▶ _WHAT TO DO_: Filter the lines below, copying only those with the string "owner".

(Before-and-after change records)
*** Block opens ***

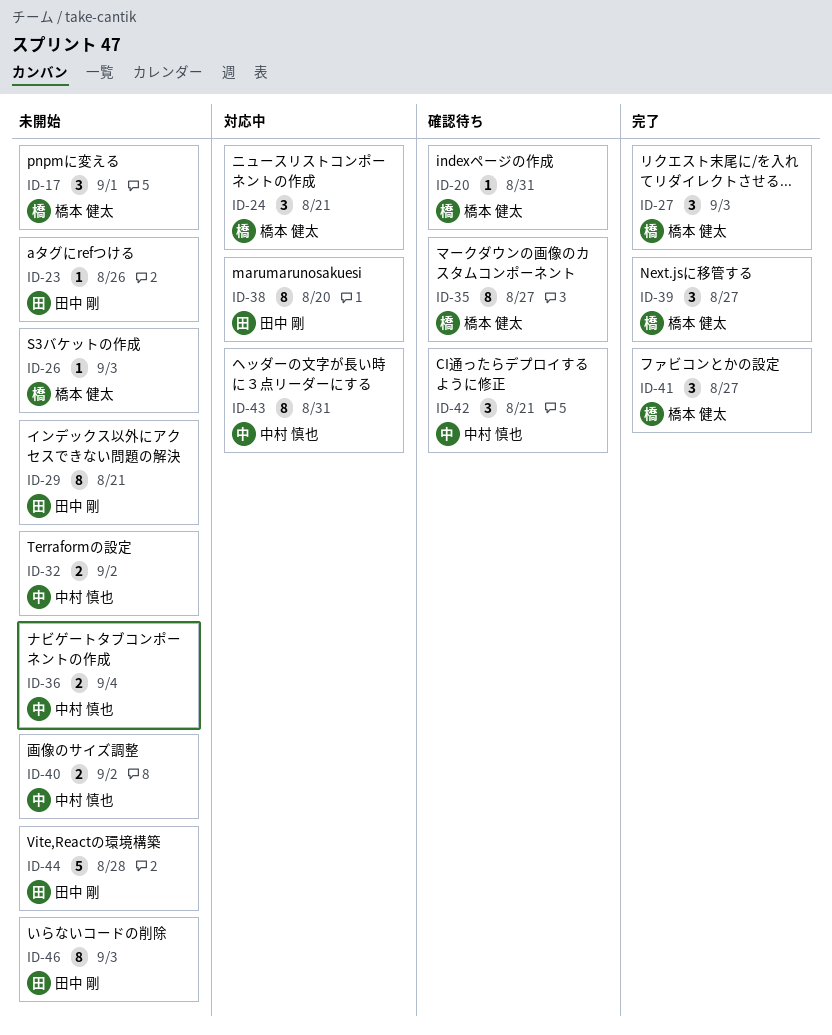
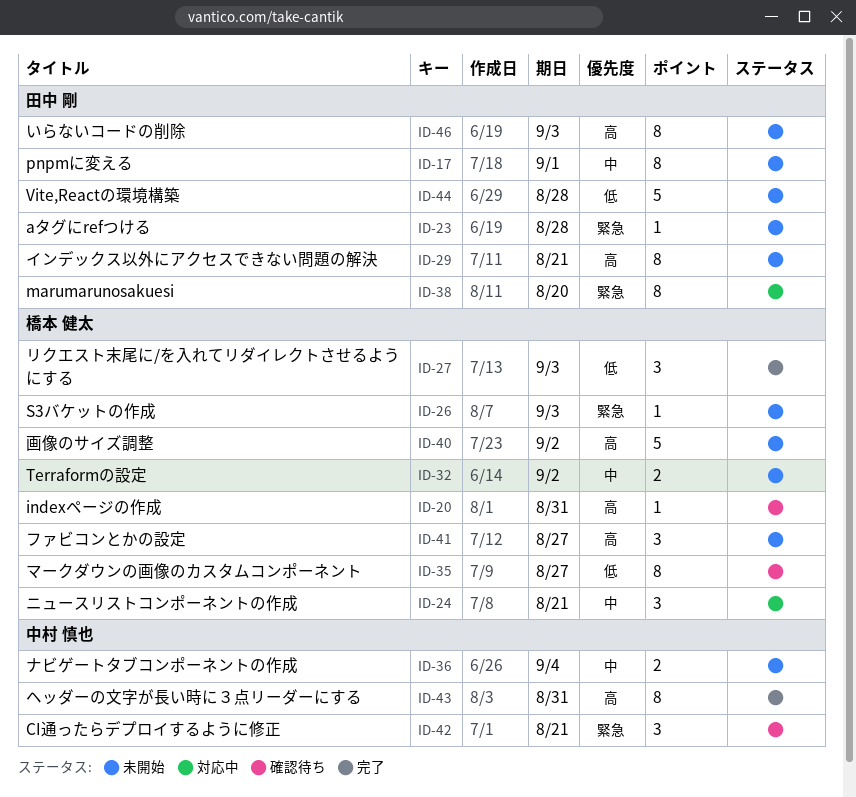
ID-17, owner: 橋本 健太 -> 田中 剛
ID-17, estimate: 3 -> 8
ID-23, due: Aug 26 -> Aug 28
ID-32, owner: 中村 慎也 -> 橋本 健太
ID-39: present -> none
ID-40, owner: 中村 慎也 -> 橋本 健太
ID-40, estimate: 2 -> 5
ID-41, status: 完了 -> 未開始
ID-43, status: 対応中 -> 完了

*** Block closes ***

▶ _EXERCISE SOLUTION_:
ID-17, owner: 橋本 健太 -> 田中 剛
ID-32, owner: 中村 慎也 -> 橋本 健太
ID-40, owner: 中村 慎也 -> 橋本 健太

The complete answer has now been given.